AIM OF THE TASK: Each line in the records below, from the one that contains "zurück und wendet" to the one that contains "In der heutigen", should be reproduced exactly, the first and last included.

__________

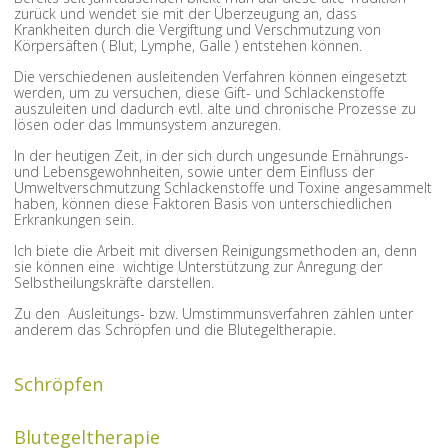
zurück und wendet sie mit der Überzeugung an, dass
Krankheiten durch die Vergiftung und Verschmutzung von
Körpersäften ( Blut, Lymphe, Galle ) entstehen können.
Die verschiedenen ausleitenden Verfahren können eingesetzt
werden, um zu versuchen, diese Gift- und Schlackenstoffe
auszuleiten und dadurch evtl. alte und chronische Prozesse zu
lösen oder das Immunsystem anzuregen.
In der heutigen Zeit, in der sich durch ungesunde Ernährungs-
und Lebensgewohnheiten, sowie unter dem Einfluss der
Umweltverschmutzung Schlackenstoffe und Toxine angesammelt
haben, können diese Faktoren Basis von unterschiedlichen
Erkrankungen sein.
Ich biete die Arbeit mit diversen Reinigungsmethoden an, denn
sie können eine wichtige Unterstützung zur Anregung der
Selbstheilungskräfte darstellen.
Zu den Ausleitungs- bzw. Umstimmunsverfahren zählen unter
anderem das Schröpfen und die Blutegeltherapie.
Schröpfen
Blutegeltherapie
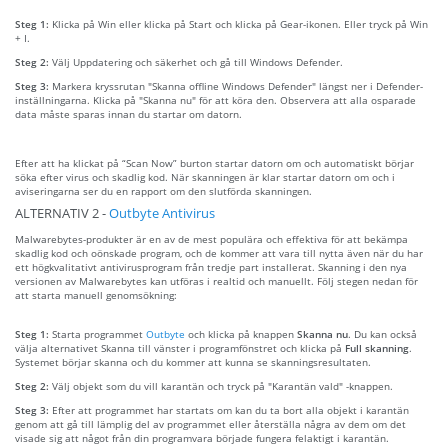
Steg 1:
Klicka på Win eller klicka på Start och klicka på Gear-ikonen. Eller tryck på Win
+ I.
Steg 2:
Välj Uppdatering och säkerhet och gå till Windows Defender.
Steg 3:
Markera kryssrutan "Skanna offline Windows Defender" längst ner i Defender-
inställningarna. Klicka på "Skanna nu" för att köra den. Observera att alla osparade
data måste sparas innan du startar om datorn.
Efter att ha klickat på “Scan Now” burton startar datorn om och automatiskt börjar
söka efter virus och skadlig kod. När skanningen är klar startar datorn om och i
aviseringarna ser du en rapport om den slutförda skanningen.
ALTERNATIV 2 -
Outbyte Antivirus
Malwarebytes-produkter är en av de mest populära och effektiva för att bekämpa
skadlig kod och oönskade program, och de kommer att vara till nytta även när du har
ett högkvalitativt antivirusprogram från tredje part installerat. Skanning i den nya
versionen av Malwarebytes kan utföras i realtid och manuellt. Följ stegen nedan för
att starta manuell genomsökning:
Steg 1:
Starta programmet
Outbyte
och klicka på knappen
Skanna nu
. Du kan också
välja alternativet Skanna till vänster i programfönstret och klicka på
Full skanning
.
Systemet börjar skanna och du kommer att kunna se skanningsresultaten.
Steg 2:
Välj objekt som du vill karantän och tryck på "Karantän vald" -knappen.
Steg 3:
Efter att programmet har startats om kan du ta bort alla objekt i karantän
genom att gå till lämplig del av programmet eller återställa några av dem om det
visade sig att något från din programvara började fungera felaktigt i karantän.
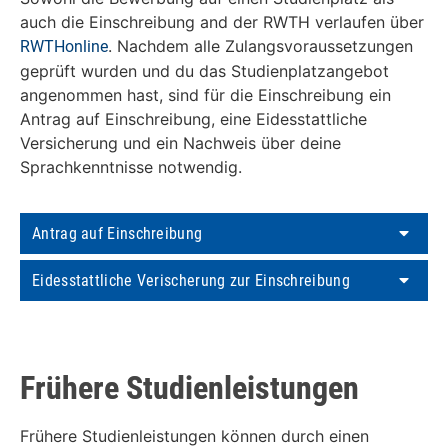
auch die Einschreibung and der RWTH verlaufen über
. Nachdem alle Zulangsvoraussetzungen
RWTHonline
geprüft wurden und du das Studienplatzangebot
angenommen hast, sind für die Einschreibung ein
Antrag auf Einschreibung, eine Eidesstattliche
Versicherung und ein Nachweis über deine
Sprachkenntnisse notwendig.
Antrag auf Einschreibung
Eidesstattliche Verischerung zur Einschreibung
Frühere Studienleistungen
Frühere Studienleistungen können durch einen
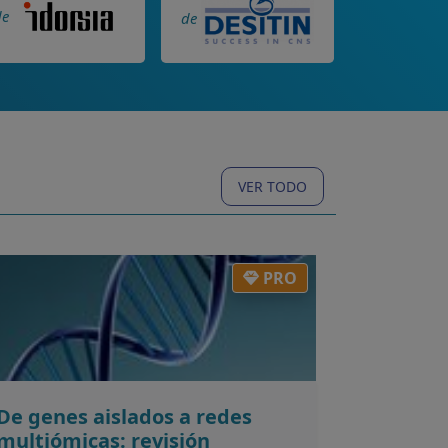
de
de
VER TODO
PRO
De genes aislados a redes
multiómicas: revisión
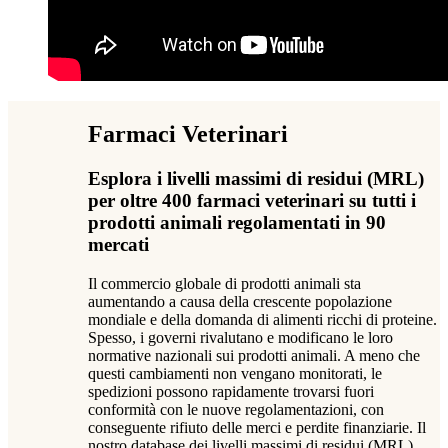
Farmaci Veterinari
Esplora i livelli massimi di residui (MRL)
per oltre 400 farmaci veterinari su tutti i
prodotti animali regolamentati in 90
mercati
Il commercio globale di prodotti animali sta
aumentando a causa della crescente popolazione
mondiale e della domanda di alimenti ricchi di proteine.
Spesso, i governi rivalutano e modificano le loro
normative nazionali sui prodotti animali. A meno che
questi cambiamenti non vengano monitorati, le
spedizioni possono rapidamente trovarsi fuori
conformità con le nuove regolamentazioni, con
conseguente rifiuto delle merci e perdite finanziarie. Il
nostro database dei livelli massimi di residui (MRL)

__________

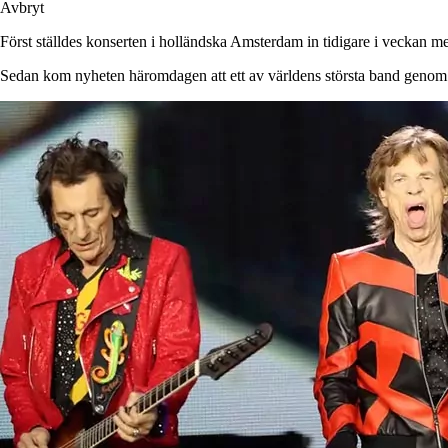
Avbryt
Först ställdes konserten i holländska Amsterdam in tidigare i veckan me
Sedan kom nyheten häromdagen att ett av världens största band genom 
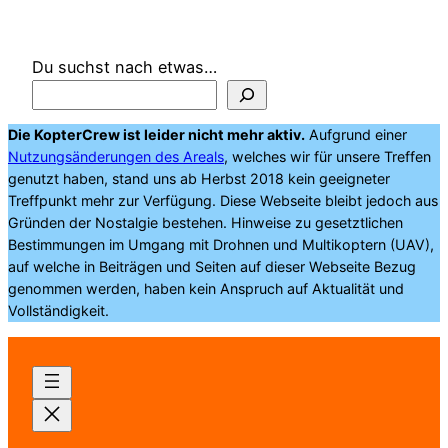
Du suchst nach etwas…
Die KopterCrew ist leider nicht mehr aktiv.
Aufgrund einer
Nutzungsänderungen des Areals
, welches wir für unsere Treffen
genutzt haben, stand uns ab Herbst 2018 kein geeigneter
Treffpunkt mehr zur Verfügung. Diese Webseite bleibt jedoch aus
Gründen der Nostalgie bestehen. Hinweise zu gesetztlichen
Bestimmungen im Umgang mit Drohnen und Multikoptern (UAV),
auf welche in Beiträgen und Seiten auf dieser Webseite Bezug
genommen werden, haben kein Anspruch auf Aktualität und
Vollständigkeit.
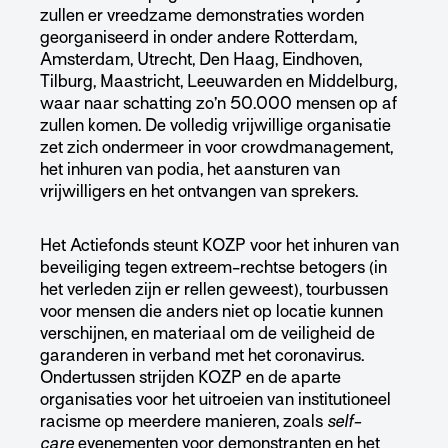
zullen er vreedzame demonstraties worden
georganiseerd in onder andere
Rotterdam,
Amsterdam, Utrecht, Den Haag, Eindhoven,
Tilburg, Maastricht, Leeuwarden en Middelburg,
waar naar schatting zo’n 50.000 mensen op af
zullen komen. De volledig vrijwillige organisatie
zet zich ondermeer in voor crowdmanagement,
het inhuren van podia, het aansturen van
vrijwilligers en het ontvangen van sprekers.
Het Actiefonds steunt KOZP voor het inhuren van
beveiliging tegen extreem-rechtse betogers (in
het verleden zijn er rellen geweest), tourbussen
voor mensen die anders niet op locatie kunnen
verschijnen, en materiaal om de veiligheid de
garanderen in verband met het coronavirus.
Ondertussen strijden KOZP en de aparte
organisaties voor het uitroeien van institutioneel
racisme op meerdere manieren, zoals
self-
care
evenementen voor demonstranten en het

__________

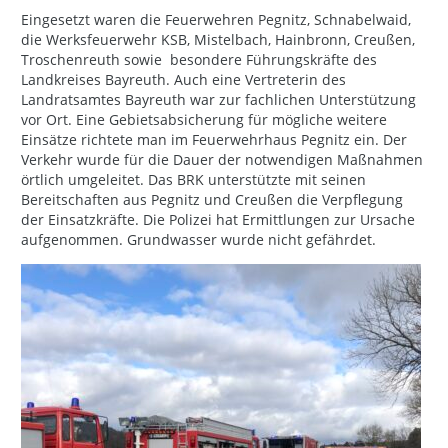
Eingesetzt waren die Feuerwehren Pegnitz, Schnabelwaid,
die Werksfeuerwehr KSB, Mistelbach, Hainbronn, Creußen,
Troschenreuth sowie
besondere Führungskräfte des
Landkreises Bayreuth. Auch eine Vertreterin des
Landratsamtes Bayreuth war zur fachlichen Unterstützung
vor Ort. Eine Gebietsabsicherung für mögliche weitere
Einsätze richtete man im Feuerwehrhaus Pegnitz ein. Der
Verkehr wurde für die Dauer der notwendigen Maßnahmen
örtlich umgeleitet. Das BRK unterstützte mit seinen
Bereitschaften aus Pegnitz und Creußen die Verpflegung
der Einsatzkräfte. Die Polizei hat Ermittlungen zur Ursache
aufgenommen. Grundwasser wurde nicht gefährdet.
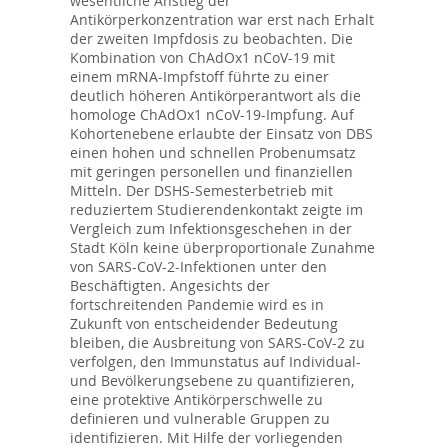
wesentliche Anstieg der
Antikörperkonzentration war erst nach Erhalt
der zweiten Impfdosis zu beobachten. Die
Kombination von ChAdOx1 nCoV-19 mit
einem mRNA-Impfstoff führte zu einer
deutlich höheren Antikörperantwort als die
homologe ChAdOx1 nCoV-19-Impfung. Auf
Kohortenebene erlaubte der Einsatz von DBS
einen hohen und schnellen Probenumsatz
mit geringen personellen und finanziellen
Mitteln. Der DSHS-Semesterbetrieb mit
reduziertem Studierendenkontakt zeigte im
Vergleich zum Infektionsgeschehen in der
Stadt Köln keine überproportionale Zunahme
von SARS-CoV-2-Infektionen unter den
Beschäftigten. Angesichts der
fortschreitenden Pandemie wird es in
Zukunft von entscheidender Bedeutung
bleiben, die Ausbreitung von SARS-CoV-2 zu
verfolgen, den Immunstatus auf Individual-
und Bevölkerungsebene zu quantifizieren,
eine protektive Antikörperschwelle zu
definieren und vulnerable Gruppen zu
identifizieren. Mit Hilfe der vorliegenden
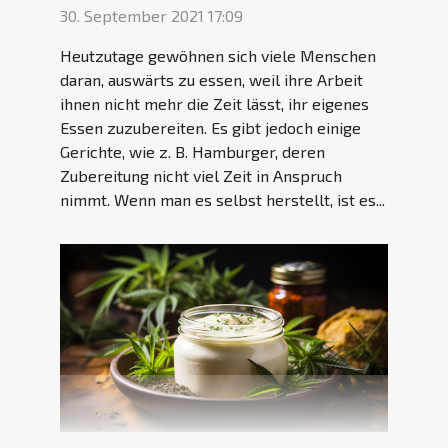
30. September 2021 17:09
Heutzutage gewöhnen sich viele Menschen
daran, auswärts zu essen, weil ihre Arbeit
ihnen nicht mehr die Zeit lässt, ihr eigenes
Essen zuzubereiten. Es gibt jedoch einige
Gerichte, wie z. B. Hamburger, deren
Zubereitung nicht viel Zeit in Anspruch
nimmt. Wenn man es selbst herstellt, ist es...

__________

WRITTEN ANSWER:
zurück und wendet sie mit der Überzeugung an, dass
Krankheiten durch die Vergiftung und Verschmutzung von
Körpersäften ( Blut, Lymphe, Galle ) entstehen können.
Die verschiedenen ausleitenden Verfahren können eingesetzt
werden, um zu versuchen, diese Gift- und Schlackenstoffe
auszuleiten und dadurch evtl. alte und chronische Prozesse zu
lösen oder das Immunsystem anzuregen.
In der heutigen Zeit, in der sich durch ungesunde Ernährungs-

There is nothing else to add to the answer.